33.14 Rmail and Coding Systems

Rmail automatically decodes messages which contain non-ASCII characters, just as Emacs does with files you visit and with subprocess output. Rmail uses the standard ‘charset=charset’ header in the message, if any, to determine how the message was encoded by the sender. It maps charset into the corresponding Emacs coding system (see Coding Systems), and uses that coding system to decode message text. If the message header doesn’t have the ‘charset’ specification, or if charset is not recognized, Rmail chooses the coding system with the usual Emacs heuristics and defaults (see Recognize Coding).

Occasionally, a message is decoded incorrectly, either because Emacs guessed the wrong coding system in the absence of the ‘charset’ specification, or because the specification was inaccurate. For example, a misconfigured mailer could send a message with a ‘charset=iso-8859-1’ header when the message is actually encoded in koi8-r. When you see the message text garbled, or some of its characters displayed as hex codes or empty boxes, this may have happened.

You can correct the problem by decoding the message again using the right coding system, if you can figure out or guess which one is right. To do this, invoke the M-x rmail-redecode-body command. It reads the name of a coding system, and then redecodes the message using the coding system you specified. If you specified the right coding system, the result should be readable.

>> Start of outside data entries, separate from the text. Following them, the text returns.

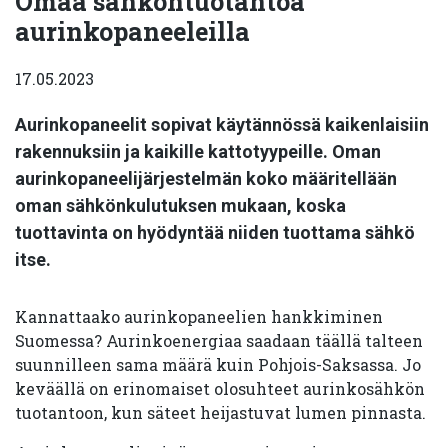
Omaa sähköntuotantoa
aurinkopaneeleilla
17.05.2023
Aurinkopaneelit sopivat käytännössä kaikenlaisiin
rakennuksiin ja kaikille kattotyypeille. Oman
aurinkopaneelijärjestelmän koko määritellään
oman sähkönkulutuksen mukaan, koska
tuottavinta on hyödyntää niiden tuottama sähkö
itse.
Kannattaako aurinkopaneelien hankkiminen
Suomessa? Aurinkoenergiaa saadaan täällä talteen
suunnilleen sama määrä kuin Pohjois-Saksassa. Jo
keväällä on erinomaiset olosuhteet aurinkosähkön
tuotantoon, kun säteet heijastuvat lumen pinnasta.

When you get new mail in Rmail, each message is translated automatically from the coding system it is written in, as if it were a separate file. This uses the priority list of coding systems that you have specified. If a MIME message specifies a character set, Rmail obeys that specification. For reading and saving Rmail files themselves, Emacs uses the coding system specified by the variable rmail-file-coding-system. The default value is nil, which means that Rmail files are not translated (they are read and written in the Emacs internal character code).